# streamly-archive
[![Hackage](https://img.shields.io/hackage/v/streamly-archive.svg?style=flat)](https://hackage.haskell.org/package/streamly-archive)
![CI](https://github.com/shlok/streamly-archive/workflows/CI/badge.svg?branch=master)
Stream data from archives (tar, tar.gz, zip, or any other format [supported by libarchive](https://github.com/libarchive/libarchive/wiki/LibarchiveFormats)) using the Haskell [streamly](https://hackage.haskell.org/package/streamly) library.
## Requirements
Install libarchive on your system.
* Debian Linux: `sudo apt-get install libarchive-dev`.

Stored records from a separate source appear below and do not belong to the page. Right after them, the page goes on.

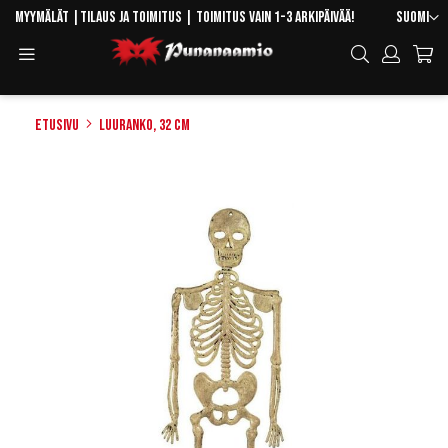
Skip
Kieli
Myymälät
|
Tilaus ja toimitus
| Toimitus vain 1-3 arkipäivää!
Suomi
to
Toggle
Hae
Content
Navigation
Etusivu
Luuranko, 32 cm
Skip
to
the
end
of
the
images
gallery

* macOS: `brew install libarchive`.
## Quick start
```haskell
{-# LANGUAGE ScopedTypeVariables #-}
{-# LANGUAGE TypeApplications #-}
module Main where
import Crypto.Hash
import Data.ByteString (ByteString)
import Data.Function
import Data.Functor
import Data.Maybe
import Streamly.Data.Fold (Fold)
import qualified Streamly.Data.Fold as F
import qualified Streamly.Data.Stream.Prelude as S
import Streamly.External.Archive
main :: IO ()
main = do
-- A fold for converting each archive entry (which is a Header followed by
-- zero or more ByteStrings) into a path and corresponding SHA-256 hash
-- (Nothing for no data).
let entryFold :: Fold IO (Either Header ByteString) (String, Maybe String) =
F.foldlM'
( \(mpath, mctx) e ->
case e of
Left h -> do
mpath' <- headerPathName h
return (mpath', mctx)
Right bs ->
return
( mpath,
Just . (`hashUpdate` bs) $
fromMaybe (hashInit @SHA256) mctx
)
)
(return (Nothing, Nothing))
<&> ( \(mpath, mctx) ->
( show $ fromMaybe (error "path expected") mpath,
show . hashFinalize <$> mctx
)
)
-- Execute the stream, grouping at the headers (the Lefts) using the above
-- fold, and output the paths and SHA-256 hashes along the way.
S.unfold readArchive (id, "/path/to/archive.tar.gz")
& groupByLeft entryFold
& S.mapM print
& S.fold F.drain
```
## Benchmarks
See `./bench/README.md`. Summary (with rough figures from our machine†):
* For 1-byte files, this library has roughly a 70 ns/byte overhead compared to plain Haskell `IO` code, which has roughly a 895 ns/byte overhead compared to plain C.
* For larger (> 10 KB) files, this library performs just as good as plain Haskell `IO` code, which has roughly a 0.15 ns/byte overhead compared to plain C.
† July 2024; NixOS 22.11; Intel i7-12700K (3.6 GHz, 12 cores); Corsair VENGEANCE LPX DDR4 RAM 64GB (2 x 32GB) 3200MHz; Samsung 970 EVO Plus SSD 2TB (M.2 NVMe).